:: Data under study

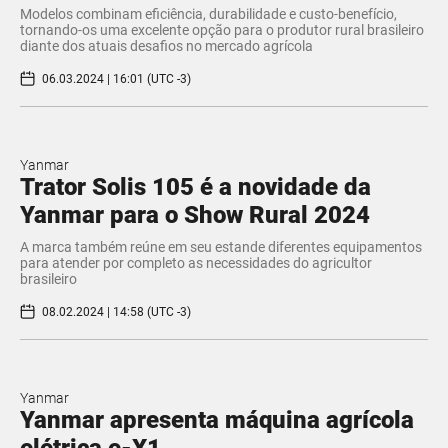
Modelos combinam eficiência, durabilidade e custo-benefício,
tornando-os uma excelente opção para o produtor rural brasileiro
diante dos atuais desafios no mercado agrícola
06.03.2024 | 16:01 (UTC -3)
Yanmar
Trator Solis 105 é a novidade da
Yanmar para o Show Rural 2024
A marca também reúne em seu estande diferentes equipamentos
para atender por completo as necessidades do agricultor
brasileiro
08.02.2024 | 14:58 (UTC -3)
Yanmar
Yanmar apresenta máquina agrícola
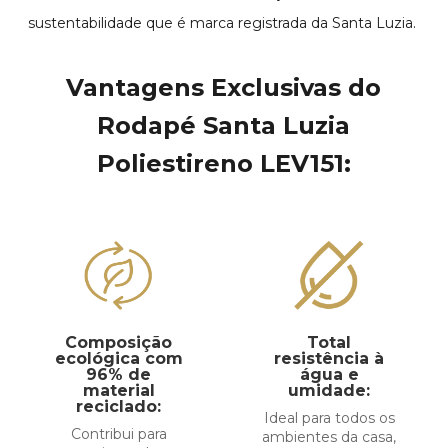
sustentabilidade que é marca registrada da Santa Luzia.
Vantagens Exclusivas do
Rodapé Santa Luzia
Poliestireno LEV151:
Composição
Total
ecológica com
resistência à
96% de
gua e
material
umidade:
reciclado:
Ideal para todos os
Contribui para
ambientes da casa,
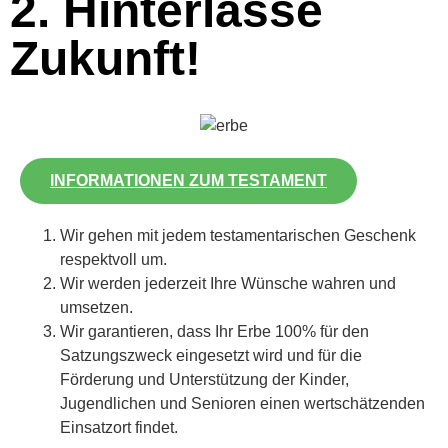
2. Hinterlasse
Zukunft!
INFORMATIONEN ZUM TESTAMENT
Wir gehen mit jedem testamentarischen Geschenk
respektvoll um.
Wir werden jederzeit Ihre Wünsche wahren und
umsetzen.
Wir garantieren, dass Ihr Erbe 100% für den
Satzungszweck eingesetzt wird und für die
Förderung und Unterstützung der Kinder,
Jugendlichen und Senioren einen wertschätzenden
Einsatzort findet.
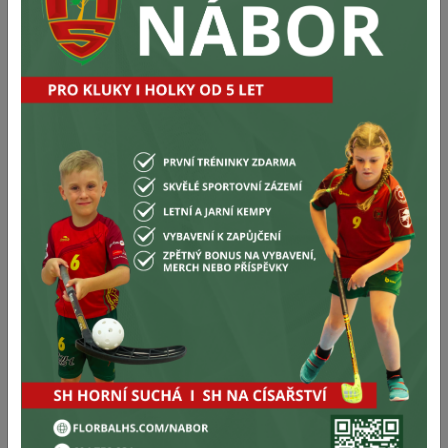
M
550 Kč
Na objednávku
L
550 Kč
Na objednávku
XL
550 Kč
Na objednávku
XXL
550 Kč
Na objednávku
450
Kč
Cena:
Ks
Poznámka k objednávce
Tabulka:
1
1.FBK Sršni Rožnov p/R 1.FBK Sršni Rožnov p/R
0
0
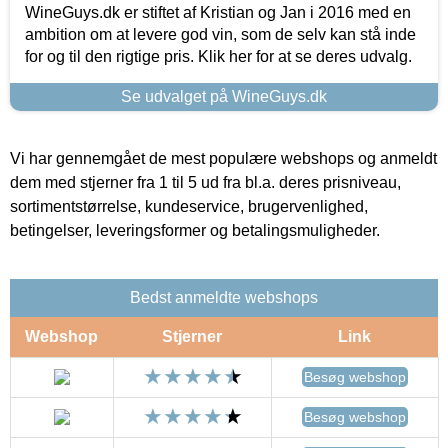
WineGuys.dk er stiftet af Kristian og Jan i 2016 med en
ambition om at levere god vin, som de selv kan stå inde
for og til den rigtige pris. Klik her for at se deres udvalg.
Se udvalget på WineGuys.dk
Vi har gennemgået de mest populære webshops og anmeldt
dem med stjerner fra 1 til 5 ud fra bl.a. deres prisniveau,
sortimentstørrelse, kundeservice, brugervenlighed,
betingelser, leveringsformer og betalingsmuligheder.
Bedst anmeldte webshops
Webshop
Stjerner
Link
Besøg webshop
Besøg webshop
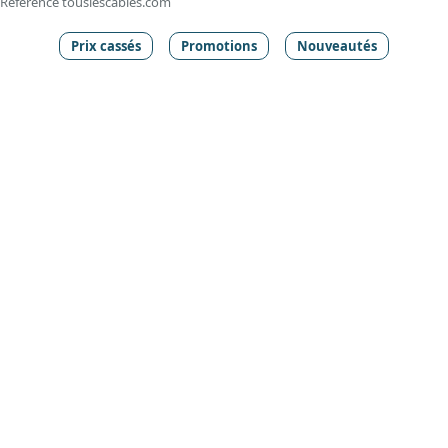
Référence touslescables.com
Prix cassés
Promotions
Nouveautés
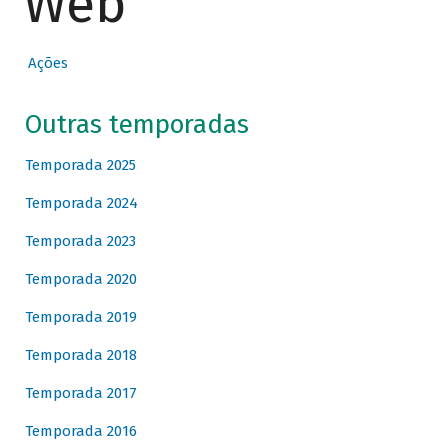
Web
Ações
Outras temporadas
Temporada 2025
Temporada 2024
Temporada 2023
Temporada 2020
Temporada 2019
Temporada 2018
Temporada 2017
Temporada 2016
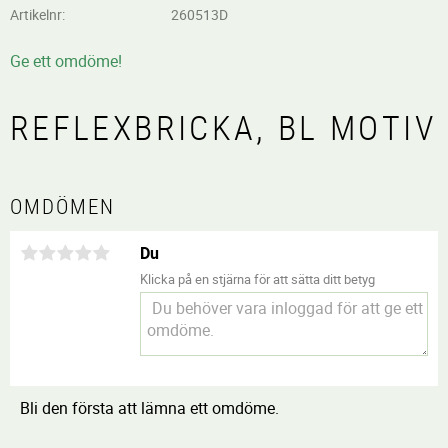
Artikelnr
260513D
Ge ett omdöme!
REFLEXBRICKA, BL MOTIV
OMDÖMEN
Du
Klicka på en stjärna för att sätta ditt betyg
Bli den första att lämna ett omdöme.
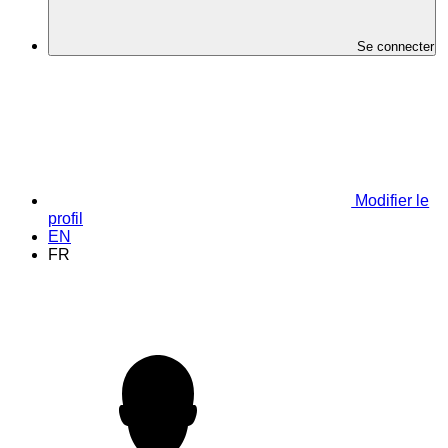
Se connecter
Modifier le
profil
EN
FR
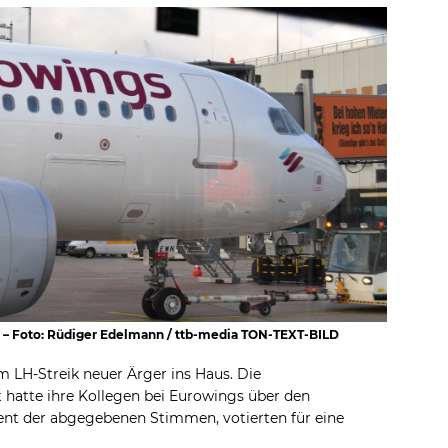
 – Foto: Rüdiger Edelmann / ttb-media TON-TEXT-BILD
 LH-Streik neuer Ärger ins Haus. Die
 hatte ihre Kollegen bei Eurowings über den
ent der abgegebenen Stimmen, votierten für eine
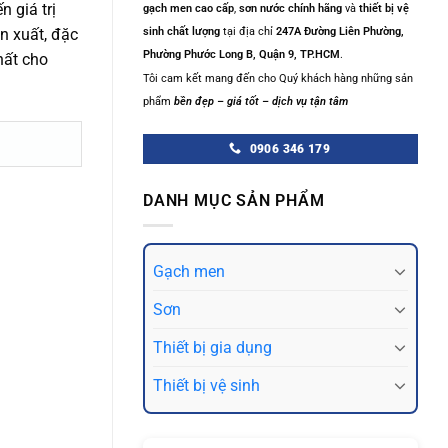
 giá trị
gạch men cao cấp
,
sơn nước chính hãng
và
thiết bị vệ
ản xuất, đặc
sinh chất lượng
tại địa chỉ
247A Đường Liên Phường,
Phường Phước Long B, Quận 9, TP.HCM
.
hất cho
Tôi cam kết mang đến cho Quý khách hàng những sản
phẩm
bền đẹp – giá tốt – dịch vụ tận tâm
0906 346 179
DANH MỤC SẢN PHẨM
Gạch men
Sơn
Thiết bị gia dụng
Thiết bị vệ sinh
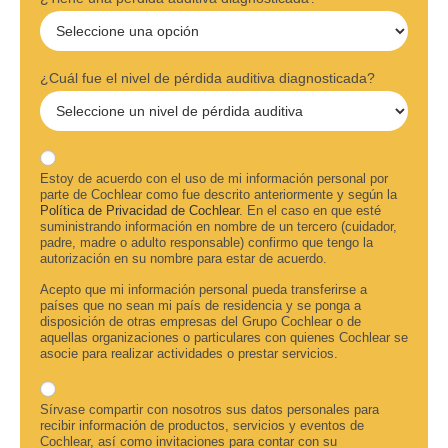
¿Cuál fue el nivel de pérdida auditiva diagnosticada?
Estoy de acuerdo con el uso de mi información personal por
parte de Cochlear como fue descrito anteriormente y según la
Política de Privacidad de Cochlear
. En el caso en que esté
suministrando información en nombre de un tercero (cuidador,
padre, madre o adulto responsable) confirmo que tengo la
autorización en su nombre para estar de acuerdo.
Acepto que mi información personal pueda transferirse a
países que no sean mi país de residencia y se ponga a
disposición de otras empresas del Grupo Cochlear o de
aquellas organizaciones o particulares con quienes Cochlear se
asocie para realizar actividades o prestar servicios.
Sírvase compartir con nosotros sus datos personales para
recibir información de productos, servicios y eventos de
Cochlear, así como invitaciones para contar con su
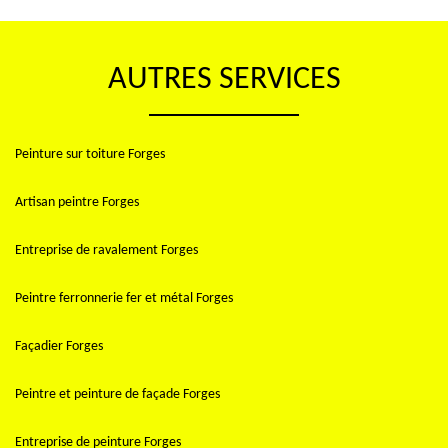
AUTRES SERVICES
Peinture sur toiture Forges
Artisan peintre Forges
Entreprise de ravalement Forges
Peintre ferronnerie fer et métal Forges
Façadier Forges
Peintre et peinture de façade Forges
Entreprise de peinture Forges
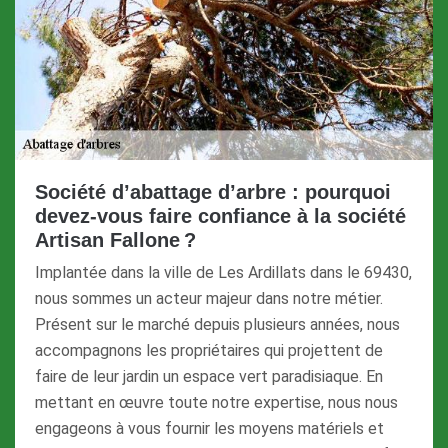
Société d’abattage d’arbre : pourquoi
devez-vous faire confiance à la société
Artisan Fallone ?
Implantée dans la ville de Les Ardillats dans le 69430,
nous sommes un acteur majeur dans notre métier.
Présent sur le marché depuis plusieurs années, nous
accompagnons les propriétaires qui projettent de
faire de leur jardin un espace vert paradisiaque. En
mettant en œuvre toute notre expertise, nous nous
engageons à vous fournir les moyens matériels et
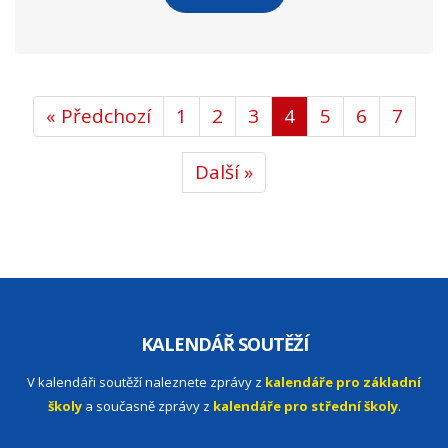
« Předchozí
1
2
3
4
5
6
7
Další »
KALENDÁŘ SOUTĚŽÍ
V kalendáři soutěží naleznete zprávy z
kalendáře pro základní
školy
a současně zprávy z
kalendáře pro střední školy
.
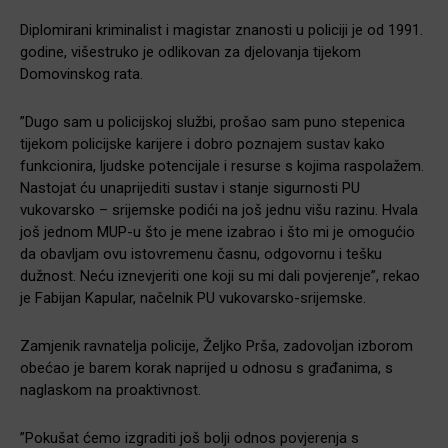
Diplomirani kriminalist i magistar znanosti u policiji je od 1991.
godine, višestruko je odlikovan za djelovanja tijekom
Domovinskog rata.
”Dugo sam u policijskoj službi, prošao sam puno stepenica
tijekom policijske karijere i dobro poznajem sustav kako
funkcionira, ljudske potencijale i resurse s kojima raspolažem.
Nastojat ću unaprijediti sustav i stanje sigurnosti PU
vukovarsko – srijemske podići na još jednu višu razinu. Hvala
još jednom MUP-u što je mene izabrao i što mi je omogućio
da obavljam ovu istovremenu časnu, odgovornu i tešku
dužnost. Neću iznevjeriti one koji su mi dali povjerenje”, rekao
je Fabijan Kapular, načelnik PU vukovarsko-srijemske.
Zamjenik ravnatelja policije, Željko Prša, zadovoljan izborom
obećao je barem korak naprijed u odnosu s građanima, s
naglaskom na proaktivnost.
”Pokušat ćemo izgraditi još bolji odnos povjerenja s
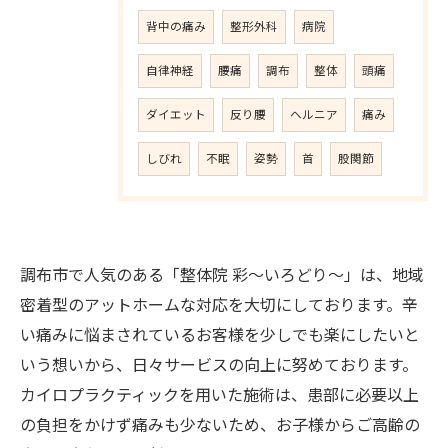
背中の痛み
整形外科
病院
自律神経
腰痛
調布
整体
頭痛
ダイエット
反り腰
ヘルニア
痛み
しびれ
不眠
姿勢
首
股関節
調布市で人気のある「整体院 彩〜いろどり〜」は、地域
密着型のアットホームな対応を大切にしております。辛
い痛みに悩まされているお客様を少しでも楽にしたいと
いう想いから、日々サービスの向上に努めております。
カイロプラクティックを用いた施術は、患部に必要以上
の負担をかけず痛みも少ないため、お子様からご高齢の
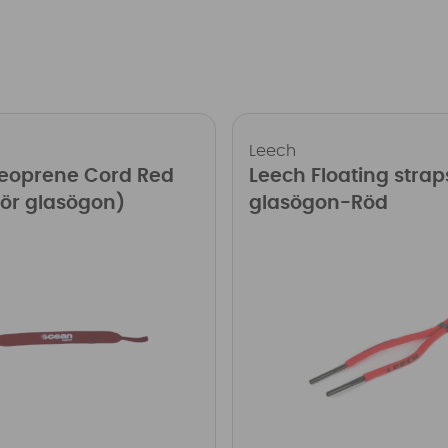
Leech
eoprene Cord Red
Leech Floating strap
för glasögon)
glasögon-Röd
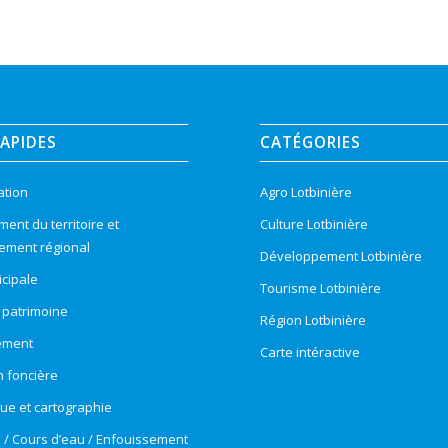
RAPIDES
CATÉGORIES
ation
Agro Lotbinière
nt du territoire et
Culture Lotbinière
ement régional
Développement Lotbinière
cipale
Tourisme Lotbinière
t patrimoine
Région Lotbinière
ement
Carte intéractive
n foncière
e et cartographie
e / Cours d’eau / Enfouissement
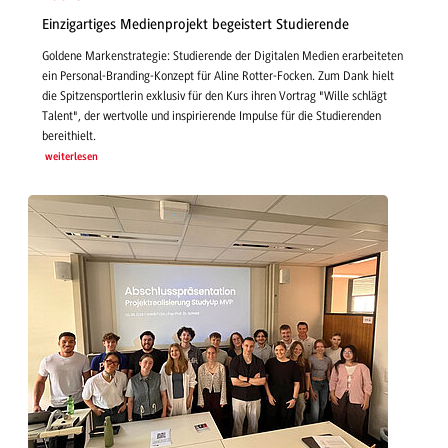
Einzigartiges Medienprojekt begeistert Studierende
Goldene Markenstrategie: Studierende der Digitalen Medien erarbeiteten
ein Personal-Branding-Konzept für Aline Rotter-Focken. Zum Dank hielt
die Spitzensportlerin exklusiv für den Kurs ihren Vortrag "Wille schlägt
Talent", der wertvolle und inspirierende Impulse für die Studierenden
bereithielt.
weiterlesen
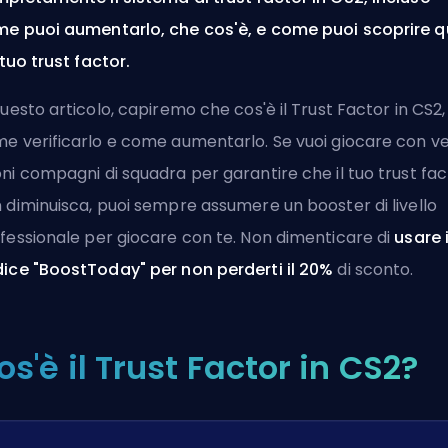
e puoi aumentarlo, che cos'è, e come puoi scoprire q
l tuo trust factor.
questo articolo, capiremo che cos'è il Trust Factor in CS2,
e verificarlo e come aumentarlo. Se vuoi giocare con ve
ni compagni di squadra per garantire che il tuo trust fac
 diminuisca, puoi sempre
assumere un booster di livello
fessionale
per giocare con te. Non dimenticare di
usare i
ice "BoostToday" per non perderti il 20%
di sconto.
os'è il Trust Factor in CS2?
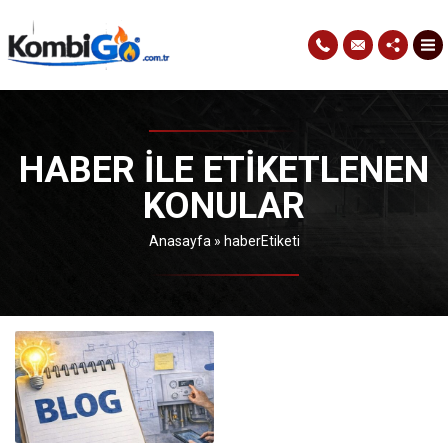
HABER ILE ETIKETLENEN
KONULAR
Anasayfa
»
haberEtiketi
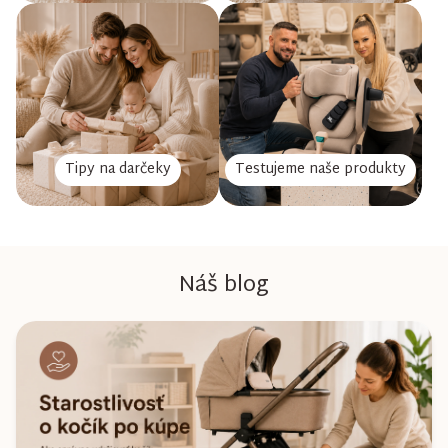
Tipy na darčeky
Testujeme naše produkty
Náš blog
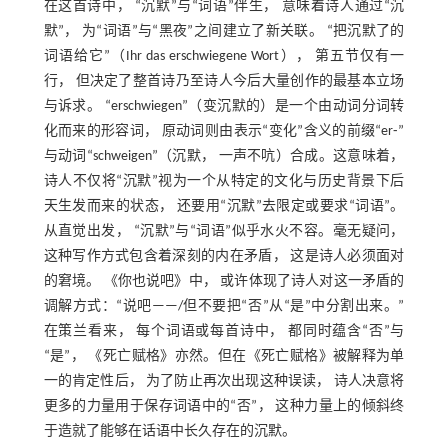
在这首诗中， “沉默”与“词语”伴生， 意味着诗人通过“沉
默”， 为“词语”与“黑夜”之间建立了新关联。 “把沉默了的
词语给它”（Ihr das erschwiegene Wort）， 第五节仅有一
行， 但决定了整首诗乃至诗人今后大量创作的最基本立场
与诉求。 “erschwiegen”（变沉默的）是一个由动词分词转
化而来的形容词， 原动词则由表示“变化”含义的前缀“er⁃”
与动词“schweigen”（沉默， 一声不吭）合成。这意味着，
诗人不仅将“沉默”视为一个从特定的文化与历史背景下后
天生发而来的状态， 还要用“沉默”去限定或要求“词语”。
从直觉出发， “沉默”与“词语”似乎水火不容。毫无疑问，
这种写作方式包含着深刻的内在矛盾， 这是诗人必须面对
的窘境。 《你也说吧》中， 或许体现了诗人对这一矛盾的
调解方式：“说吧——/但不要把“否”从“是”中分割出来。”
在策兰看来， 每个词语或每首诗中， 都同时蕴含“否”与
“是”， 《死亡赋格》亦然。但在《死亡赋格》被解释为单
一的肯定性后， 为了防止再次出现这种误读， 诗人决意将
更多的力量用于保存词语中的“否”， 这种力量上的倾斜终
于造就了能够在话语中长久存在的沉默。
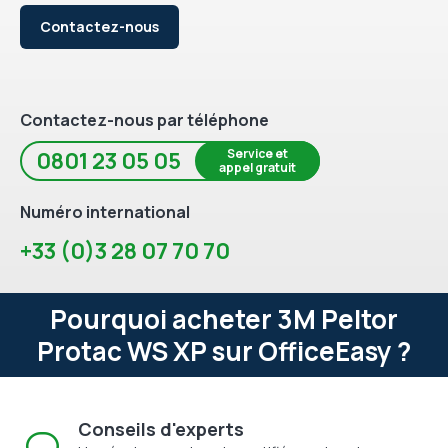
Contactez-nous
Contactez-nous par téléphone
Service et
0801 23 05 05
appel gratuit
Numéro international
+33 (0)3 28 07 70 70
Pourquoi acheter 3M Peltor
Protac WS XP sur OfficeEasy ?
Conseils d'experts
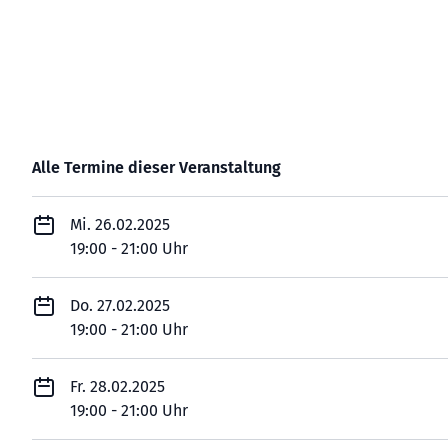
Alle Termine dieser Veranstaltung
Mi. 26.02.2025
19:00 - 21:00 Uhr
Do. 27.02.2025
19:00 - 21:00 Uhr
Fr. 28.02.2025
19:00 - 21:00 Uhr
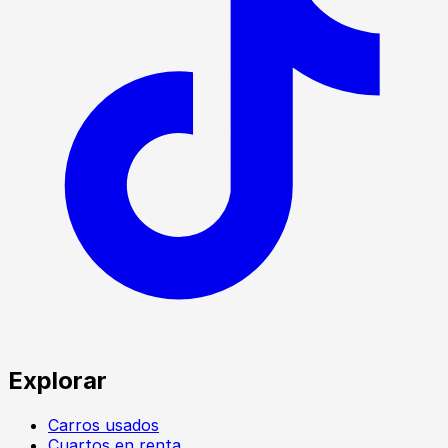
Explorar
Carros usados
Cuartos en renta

::::

Starting with the line that contains "e puoi aumentarlo, che" and continuing through the last line of the records, give each line as one string in a JSON list, leaving out blank lines and the picture markers.

Response box
[
  "e puoi aumentarlo, che cos'è, e come puoi scoprire q",
  "l tuo trust factor.",
  "questo articolo, capiremo che cos'è il Trust Factor in CS2,",
  "e verificarlo e come aumentarlo. Se vuoi giocare con ve",
  "ni compagni di squadra per garantire che il tuo trust fac",
  " diminuisca, puoi sempre",
  "assumere un booster di livello",
  "fessionale",
  "per giocare con te. Non dimenticare di",
  "usare i",
  "ice \"BoostToday\" per non perderti il 20%",
  "di sconto.",
  "os'è il Trust Factor in CS2?",
  "HABER ILE ETIKETLENEN",
  "KONULAR",
  "Anasayfa",
  "»",
  "haberEtiketi",
  "Tipy na darčeky",
  "Testujeme naše produkty",
  "Náš blog",
  "在这首诗中， “沉默”与“词语”伴生， 意味着诗人通过“沉",
  "默”， 为“词语”与“黑夜”之间建立了新关联。 “把沉默了的",
  "词语给它”（Ihr das erschwiegene Wort）， 第五节仅有一",
  "行， 但决定了整首诗乃至诗人今后大量创作的最基本立场",
  "与诉求。 “erschwiegen”（变沉默的）是一个由动词分词转",
  "化而来的形容词， 原动词则由表示“变化”含义的前缀“er⁃”",
  "与动词“schweigen”（沉默， 一声不吭）合成。这意味着，",
  "诗人不仅将“沉默”视为一个从特定的文化与历史背景下后",
  "天生发而来的状态， 还要用“沉默”去限定或要求“词语”。",
  "从直觉出发， “沉默”与“词语”似乎水火不容。毫无疑问，",
  "这种写作方式包含着深刻的内在矛盾， 这是诗人必须面对",
  "的窘境。 《你也说吧》中， 或许体现了诗人对这一矛盾的",
  "调解方式：“说吧——/但不要把“否”从“是”中分割出来。”",
  "在策兰看来， 每个词语或每首诗中， 都同时蕴含“否”与",
  "“是”， 《死亡赋格》亦然。但在《死亡赋格》被解释为单",
  "一的肯定性后， 为了防止再次出现这种误读， 诗人决意将",
  "更多的力量用于保存词语中的“否”， 这种力量上的倾斜终",
  "于造就了能够在话语中长久存在的沉默。",
  "Contactez-nous",
  "Contactez-nous par téléphone",
  "Service et",
  "0801 23 05 05",
  "appel gratuit",
  "Numéro international",
  "+33 (0)3 28 07 70 70",
  "Pourquoi acheter 3M Peltor",
  "Protac WS XP sur OfficeEasy ?",
  "Conseils d'experts",
  "Alle Termine dieser Veranstaltung",
  "Mi. 26.02.2025",
  "19:00 - 21:00 Uhr",
  "Do. 27.02.2025",
  "19:00 - 21:00 Uhr",
  "Fr. 28.02.2025",
  "19:00 - 21:00 Uhr",
  "Explorar",
  "Carros usados",
  "Cuartos en renta"
]